Search code examples
batch-fileautomationmarkup

Remove HTML MarkUp


I am automating a marking procedure for a python class. However, when I download the submissions online they include the html markup which the students may have inadvertently submitted their solutions in such as:

<!DOCTYPE html><html><head><meta charset="UTF-8"></head><body><p><span style="font-family:'courier new', courier, monospace;">print("Bob and Bill Tiling Solutions Inc.")</span></p>
<p><span style="font-family:'courier new', courier, monospace;">h=int(input("Height   (m):"))</span></p>
<p><span style="font-family:'courier new', courier, monospace;">w=int(input("Width    (m):"))</span></p>
<p><span style="font-family:'courier new', courier, monospace;">p=int(input("Cost ($/m^2):"))</span></p>
<p><span style="font-family:'courier new', courier, monospace;">print("The total cost for this job: $" + str(h*w*p+20))</span></p>
<p> </p></body></html>

Is there any way I can remove the mark-up in batch so that all that is left is:

print("Bob and Bill Tiling Solutions Inc.")
h=int(input("Height   (m):"))
w=int(input("Width    (m):"))
p=int(input("Cost ($/m^2):"))
print("The total cost for this job: $" + str(h*w*p+20))

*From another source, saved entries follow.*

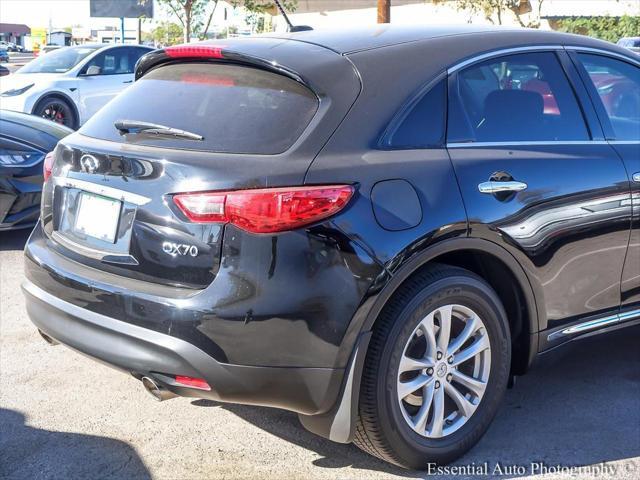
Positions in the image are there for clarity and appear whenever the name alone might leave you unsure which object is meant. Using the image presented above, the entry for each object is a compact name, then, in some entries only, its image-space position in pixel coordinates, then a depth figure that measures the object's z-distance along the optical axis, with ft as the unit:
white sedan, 45.52
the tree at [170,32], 156.34
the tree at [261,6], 76.15
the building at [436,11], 99.25
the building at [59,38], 260.42
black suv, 9.58
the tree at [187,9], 79.92
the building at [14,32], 341.21
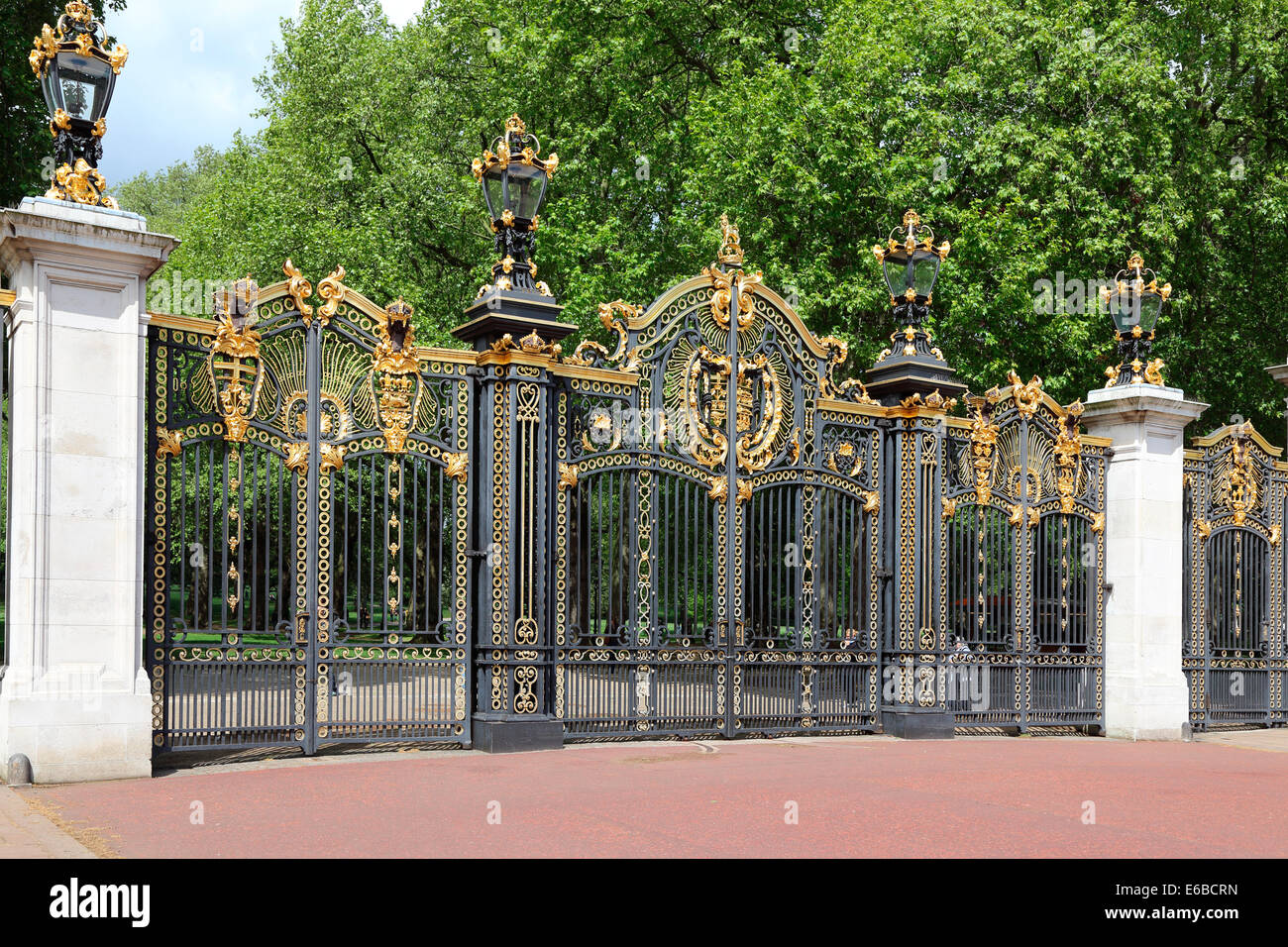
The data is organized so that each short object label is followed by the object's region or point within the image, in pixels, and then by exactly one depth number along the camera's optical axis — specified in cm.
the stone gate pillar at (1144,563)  1374
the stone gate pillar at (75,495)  840
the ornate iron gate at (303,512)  931
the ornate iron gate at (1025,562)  1305
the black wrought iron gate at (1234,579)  1470
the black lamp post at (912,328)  1269
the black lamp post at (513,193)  1084
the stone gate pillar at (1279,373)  1591
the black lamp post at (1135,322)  1398
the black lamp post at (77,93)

If there is a third-party utility that does this I would be happy to download it.

I have tried using regular expressions through findstr with no avail (My search string is "<[^>]*>" but I do not know how to use findstr to remove all results in the text file)

Any suggestions are welcome.


Solution

  • Here's a SED script (I use GNUSED) which I adapted from Eric Pement's SED One-liners:

    the sed line

    sed -f dehtml.sed yourfilename
    

    The file dehtml.sed

    :a
    s/<[^>]*>//g;/</N;//ba